Single-Use Items Make up 89% of Plastic Waste in the Ocean

Single-Use Items Make up 89% of Plastic Waste in the Ocean

A new press release by the United Nations Environment Program (UNEP) highlighted the threat of plastic pollution in the world’s oceans.

According to the organization, 89 percent of the plastic in the ocean is single-use plastic items such as plastic bags, straws, and disposable utensils. This data was collected through more than 5,000 dives that collected 3,000 pieces of manmade debris.

Further, the pollution is now reaching deeper ocean locations than ever. UNEP stated plastic bags were found in the Marina Trench, the world’s deepest ocean trench. The region extends 10,898 meters below the surface of the water. Finding plastic this deep in the ocean reveals the devastating link between human activity on land and the consequences from marine life below water,” UNEP noted.
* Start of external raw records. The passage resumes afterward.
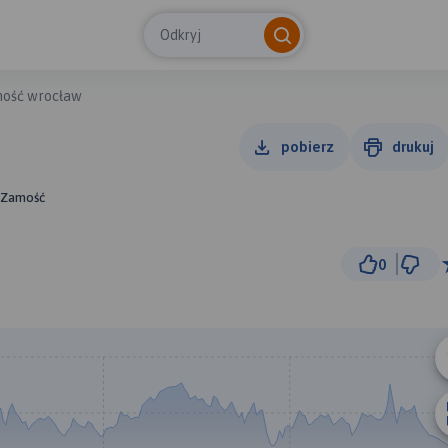
Odkryj
ość wrocław
pobierz
drukuj
, Zamość
0
50 km
© Traseo Map
© OpenMapTiles
© OpenStreetMap cont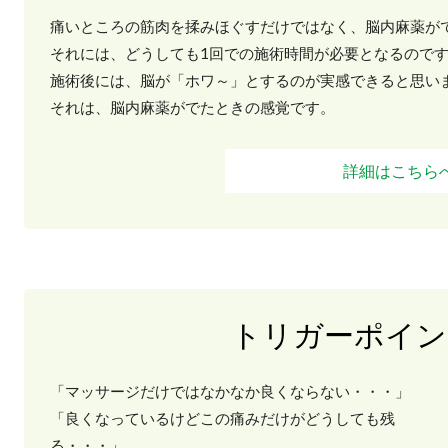
痛いところの筋肉を揉みほぐすだけではなく、脳内麻薬が
それには、どうしても1回での施術時間が必要となるので
施術後には、脳が「ホワ～」とするのが実感できると思い
それは、脳内麻薬がでたときの感覚です。
詳細はこちら
トリガーポイン
「マッサージだけではなかなか良くならない・・・」
「良くなっているけどこの痛みだけがどうしても残
る・・・」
The prevalence of plastic in the ocean is of increasing concern to the public and government bodies as its impact on the environment and marine life becomes more understood than ever before. UNEP pointed out that plastic can last for thousands of years on Earth and leads to the death of more than 100,000 marine animals annually.

Plastic is often found in the stomachs or necks of dead marine animals as various species, including sea turtles and whales, mistakenly ingest the trash. “This is especially concerning for oceanic ecosystems, since these ecosystems have very slow growth rates,” the press release explained. Cleaning up our oceans is more important than ever, with more and more plastic being dumped into the ocean every day.”

“Our only hope to reverse this problem is to cut back on our plastic-use on land, lessening the amount of plastic that finds its way into the oceans,” UNEP said.

Efforts have been made to combat the issue. The UK government recently allocated £61.4 million to end plastic pollution in the world’s ocean. Prime Minister Theresa May named marine plastic pollution “one of the most significant environmental challenges facing the world today,” adding that it is “vital that we tackle this issue, so that future generations can enjoy a natural environment that is healthier than we currently find it.”

Additionally, cities across the world have enacted bans on single-use plastic items, such as straws and plastic bags. These moves have proved effective in the past; researchers uncovered a 30 percent drop in plastic in the ocean nearby areas that had implemented such bans.